La couleur de la peau, moins foncée que celle des Lenguas, est d’un brun olive, sans reflets jaunâtres : au reste, j’avoue qu’il est très-difficile d’exprimer ces nuances si variées de coloration.

Rien ne pouvait distraire les hommes de leur taciturnité ; à toutes nos questions leur physionomie restait impassible, froide et sérieuse. Quelques voyageurs accordent aux femmes encore jeunes un sourire gracieux, une figure intéressante ; mais leurs traits se déforment de bonne heure, et, comme les hommes, elles deviennent d’une laideur repoussante. En même temps, le sein d’un volume normal, d’abord bien placé, s’allonge au point de leur permettre d’allaiter leurs enfants qu’elles portent derrière le dos.

Ainsi réunie aux Mbocobis, la nation toba occupe, ou plus exactement parcourt une étendue considérable des plaines du Chaco. On la rencontre sur les bords du Pilcomayo, depuis son embouchure jusqu’au pied des premiers contre-forts des Andes, où elle est en contact et souvent en guerre avec les Chiriguanos.
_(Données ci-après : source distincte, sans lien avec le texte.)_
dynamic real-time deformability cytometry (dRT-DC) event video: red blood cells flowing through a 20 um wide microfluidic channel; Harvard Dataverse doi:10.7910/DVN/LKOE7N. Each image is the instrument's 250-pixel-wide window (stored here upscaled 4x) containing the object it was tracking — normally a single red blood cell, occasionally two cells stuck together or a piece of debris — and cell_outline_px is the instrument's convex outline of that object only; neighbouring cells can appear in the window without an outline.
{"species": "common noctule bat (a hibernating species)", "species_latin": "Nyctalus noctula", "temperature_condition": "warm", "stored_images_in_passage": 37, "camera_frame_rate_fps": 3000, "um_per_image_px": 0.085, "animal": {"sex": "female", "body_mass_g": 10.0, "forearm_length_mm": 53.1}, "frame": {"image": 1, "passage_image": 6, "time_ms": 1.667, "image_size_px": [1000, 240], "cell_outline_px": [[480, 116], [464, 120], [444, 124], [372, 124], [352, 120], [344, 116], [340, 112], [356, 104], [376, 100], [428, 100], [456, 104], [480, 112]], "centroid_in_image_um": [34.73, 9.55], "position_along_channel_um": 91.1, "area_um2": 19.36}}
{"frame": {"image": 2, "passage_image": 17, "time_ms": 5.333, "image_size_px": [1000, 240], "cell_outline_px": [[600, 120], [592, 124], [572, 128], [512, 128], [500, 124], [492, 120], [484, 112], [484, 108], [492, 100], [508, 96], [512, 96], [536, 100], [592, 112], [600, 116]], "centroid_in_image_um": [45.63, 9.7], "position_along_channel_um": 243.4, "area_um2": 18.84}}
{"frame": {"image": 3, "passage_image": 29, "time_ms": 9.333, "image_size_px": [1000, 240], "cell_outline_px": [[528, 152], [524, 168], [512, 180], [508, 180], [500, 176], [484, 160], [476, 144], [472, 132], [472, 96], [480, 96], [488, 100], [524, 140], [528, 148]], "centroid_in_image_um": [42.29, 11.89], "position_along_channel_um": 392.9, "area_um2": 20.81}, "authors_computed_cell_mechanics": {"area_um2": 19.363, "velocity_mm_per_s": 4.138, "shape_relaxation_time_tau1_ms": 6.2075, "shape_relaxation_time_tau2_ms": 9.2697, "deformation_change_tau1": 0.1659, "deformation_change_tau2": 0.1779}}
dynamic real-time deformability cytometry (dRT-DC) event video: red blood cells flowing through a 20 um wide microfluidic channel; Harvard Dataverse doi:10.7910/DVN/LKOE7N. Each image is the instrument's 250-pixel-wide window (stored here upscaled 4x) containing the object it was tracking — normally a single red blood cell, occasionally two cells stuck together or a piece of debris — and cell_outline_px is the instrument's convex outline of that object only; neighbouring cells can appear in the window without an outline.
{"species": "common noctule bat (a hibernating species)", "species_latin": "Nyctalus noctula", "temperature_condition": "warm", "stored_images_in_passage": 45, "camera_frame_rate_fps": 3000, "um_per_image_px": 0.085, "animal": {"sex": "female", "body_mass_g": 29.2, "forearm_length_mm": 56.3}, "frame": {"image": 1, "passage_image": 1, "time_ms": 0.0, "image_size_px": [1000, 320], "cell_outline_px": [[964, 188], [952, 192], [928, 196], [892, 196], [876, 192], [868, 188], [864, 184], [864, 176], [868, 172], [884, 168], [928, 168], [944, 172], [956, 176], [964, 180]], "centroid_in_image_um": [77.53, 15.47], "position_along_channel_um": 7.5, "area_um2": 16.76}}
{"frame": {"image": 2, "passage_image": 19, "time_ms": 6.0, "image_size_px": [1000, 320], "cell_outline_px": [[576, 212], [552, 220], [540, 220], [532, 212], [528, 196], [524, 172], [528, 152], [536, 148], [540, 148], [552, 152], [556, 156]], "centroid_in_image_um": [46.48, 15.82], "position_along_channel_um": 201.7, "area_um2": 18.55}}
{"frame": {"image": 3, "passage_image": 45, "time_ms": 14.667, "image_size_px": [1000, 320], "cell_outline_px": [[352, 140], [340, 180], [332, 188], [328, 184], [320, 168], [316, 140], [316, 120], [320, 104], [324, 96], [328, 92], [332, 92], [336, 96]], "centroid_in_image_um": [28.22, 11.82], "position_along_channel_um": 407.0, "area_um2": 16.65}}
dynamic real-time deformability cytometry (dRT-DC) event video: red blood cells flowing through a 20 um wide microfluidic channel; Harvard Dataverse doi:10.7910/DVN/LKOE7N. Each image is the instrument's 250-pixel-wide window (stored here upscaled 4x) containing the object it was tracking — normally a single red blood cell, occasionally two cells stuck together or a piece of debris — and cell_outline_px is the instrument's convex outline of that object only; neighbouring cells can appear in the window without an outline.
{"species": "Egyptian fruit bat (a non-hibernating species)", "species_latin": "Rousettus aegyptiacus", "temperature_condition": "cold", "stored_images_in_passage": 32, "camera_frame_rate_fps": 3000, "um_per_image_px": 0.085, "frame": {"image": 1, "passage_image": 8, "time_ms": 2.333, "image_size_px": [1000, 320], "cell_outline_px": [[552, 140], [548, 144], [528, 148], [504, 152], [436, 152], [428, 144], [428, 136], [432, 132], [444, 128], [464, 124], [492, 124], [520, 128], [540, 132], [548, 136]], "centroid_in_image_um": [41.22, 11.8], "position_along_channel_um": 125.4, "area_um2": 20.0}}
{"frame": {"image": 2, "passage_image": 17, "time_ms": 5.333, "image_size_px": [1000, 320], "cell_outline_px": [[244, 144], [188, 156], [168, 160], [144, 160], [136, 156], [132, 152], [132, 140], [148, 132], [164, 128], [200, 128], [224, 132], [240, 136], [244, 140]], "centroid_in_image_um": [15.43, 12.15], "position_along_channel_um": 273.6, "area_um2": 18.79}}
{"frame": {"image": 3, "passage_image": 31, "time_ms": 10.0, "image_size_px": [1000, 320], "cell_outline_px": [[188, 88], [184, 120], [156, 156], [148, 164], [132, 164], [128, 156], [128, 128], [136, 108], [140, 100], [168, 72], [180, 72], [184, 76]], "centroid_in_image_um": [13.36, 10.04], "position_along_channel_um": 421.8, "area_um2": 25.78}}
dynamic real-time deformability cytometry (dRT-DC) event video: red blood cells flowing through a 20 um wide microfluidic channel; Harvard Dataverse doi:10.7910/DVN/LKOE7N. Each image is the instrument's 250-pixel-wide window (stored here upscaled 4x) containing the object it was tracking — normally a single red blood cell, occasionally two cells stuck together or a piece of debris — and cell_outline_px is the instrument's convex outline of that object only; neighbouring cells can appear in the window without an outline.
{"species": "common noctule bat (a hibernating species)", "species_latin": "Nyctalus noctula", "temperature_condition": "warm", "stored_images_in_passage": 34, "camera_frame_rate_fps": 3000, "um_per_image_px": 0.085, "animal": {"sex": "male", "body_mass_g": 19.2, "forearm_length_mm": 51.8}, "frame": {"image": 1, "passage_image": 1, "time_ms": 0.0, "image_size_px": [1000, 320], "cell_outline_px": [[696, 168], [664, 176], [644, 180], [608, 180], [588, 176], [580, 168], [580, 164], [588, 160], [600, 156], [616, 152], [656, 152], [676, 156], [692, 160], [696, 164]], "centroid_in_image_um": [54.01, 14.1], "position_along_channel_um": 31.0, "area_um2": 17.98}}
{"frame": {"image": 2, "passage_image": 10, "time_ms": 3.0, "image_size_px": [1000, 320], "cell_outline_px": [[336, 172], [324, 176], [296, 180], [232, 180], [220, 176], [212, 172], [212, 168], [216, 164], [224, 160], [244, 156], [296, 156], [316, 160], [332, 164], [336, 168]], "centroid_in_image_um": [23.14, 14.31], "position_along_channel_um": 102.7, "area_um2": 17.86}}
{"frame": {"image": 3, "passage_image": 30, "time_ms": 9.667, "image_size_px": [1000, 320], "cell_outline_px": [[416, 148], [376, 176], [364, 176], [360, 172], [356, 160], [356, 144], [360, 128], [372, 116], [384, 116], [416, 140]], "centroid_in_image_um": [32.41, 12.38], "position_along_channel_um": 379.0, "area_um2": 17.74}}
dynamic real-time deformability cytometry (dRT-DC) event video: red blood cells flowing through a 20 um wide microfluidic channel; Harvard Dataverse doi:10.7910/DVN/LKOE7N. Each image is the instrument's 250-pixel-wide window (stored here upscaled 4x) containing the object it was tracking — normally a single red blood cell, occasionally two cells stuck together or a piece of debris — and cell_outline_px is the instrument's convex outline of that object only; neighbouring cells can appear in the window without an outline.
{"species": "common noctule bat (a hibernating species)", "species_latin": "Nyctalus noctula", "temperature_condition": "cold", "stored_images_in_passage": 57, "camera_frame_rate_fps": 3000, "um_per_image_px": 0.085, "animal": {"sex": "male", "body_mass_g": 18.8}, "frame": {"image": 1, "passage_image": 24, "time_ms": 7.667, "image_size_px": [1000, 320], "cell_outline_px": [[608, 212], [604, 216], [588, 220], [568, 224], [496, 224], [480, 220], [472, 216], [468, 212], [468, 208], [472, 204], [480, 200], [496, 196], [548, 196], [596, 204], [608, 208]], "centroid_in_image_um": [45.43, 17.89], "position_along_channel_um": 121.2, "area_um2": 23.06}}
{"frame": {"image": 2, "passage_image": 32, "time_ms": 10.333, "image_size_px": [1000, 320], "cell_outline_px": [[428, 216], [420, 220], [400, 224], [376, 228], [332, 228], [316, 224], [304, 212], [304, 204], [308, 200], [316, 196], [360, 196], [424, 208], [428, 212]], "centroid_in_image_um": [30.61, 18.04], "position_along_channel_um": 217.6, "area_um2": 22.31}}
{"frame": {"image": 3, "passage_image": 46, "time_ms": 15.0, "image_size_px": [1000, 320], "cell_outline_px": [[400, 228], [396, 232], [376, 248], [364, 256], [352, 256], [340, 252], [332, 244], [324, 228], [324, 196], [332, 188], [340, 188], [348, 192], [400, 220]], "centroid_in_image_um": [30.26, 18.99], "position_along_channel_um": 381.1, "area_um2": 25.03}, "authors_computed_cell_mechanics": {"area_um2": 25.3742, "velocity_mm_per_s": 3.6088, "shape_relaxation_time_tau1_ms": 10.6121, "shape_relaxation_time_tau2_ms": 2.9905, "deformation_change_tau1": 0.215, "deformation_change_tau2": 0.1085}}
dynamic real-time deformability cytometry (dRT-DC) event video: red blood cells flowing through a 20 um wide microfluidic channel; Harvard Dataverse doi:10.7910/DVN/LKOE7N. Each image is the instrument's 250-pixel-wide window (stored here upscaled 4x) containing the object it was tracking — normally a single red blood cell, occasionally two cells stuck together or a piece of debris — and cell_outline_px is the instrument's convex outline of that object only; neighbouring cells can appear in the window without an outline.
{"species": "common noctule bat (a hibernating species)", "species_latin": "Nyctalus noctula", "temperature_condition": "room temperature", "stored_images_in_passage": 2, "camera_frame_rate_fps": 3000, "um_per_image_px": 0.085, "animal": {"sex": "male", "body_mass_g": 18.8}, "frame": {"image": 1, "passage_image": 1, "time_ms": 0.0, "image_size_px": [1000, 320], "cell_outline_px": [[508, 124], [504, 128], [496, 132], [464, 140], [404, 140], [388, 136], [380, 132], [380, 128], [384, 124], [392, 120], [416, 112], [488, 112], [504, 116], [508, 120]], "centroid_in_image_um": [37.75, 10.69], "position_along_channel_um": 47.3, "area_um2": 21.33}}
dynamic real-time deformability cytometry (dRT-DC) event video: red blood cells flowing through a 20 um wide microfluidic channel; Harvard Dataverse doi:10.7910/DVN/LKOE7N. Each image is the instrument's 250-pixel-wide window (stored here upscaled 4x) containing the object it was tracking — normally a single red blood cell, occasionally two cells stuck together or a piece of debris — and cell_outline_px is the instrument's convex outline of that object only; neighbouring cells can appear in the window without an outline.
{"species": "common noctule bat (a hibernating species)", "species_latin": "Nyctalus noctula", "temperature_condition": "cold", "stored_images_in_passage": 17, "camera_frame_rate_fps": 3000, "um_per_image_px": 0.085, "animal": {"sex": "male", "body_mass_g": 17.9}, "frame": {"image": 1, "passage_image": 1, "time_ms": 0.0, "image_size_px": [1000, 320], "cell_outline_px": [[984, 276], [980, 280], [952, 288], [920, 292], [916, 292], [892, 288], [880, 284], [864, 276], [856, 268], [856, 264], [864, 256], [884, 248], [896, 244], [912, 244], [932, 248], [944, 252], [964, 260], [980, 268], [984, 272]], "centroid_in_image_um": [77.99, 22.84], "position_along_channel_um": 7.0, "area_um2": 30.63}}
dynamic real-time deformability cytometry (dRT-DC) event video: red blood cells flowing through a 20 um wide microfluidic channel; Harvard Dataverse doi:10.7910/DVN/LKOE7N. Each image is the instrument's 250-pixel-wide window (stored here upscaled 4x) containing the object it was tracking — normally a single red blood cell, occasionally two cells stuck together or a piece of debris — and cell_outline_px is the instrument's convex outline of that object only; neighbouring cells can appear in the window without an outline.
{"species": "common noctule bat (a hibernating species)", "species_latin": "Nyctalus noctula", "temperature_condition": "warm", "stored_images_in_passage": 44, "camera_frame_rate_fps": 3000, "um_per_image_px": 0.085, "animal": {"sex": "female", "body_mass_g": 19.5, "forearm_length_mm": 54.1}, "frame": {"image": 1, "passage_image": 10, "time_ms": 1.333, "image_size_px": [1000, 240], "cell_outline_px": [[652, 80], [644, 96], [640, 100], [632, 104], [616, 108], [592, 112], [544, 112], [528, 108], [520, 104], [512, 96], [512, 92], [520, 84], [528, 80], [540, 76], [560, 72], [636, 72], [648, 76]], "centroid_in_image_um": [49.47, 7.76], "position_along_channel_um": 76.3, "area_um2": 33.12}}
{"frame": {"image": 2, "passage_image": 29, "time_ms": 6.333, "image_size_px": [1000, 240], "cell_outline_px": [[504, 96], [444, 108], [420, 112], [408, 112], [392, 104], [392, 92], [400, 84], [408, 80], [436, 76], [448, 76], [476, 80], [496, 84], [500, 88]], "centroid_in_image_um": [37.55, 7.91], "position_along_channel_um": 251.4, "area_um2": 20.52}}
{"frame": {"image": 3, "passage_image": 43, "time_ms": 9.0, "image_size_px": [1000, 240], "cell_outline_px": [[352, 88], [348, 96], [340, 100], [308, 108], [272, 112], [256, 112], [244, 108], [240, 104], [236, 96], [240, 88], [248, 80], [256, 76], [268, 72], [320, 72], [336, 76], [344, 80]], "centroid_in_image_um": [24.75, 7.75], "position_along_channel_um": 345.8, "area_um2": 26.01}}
Généralement nomades, les Tobas sont pêcheurs et chasseurs. Pour armes, ils ont des bolas, des flèches, des makanas et de longues lances armées de pointes de fer. Quelques-unes de leurs tribus, plus sédentaires, ajoutent les produits de l’agriculture à ceux de la chasse ; elles cultivent le maïs, le manioc et les patates.

Les enfants des deux sexes vont nus ; les hommes et les femmes portent une pièce d’étoffe enroulée autour des reins, ou se drapent dans un manteau fait de la dépouille des animaux sauvages. Les femmes ont pour ornements des colliers et des bracelets de perles de verre ou de petits coquillages ; et dans certaines tribus, les hommes s’entourent le corps de longs chapelets blancs, composés de petits fragments de coquilles arrondis en forme de boutons, et enfilés de manière à conserver une position uniforme.

Oreille de Lenguas.

La circonstance à laquelle nous avons dû de retrouver à l’Assomption ces hordes indomptables, laisse assez pressentir ce qu’il nous reste à dire de leurs mœurs et de leurs habitudes. Les Tobas, fiers, jaloux de leur liberté, ont de tout temps montré des dispositions hostiles aux créoles et n’ont cessé d’inquiéter leurs établissements, tantôt en les attaquant à force ouverte, tantôt en pillant leurs troupeaux. Les villes de Corrientes et de Santa-Fé, cette dernière surtout, eurent beaucoup à souffrir de leurs déprédations. Les Santafécinos, aidés par les gouverneurs des provinces voisines, ont à plusieurs reprises dirigé contre leurs ennemis implacables de coûteuses et sanglantes expéditions. Cette lutte entre la barbarie et la civilisation continue de nos jours plus ardente que jamais. Un voyageur raconte que les Indiens ont fait sur les rives du Salado, du mois d’avril 1854 au mois d’août 1855, six invasions qui ont coûté à la province de Santiago cent treize habitants emmenés comme captifs ou assassinés sur place. Nulle sécurité pour les habitations éparses ni même pour les villes. Ces hordes pillardes, qui savent doubler les forces et la vitesse du cheval, traversent comme une avalanche d’immenses déserts, et tombent tout à coup sur de pauvres familles, presque folles de frayeur et sans défense. Qu’on suppose ces Indiens pourvus quelque jour d’armes à feu, et ils viendront impunis asseoir leurs tentes sur les ruines des cités. En attendant que le croisement des races les fasse entrer, modifiés et adoucis, dans la grande famille humaine, l’imminence du péril oblige à des mesures énergiques d’extermination dont l’intéressant récit nous entraînerait trop loin.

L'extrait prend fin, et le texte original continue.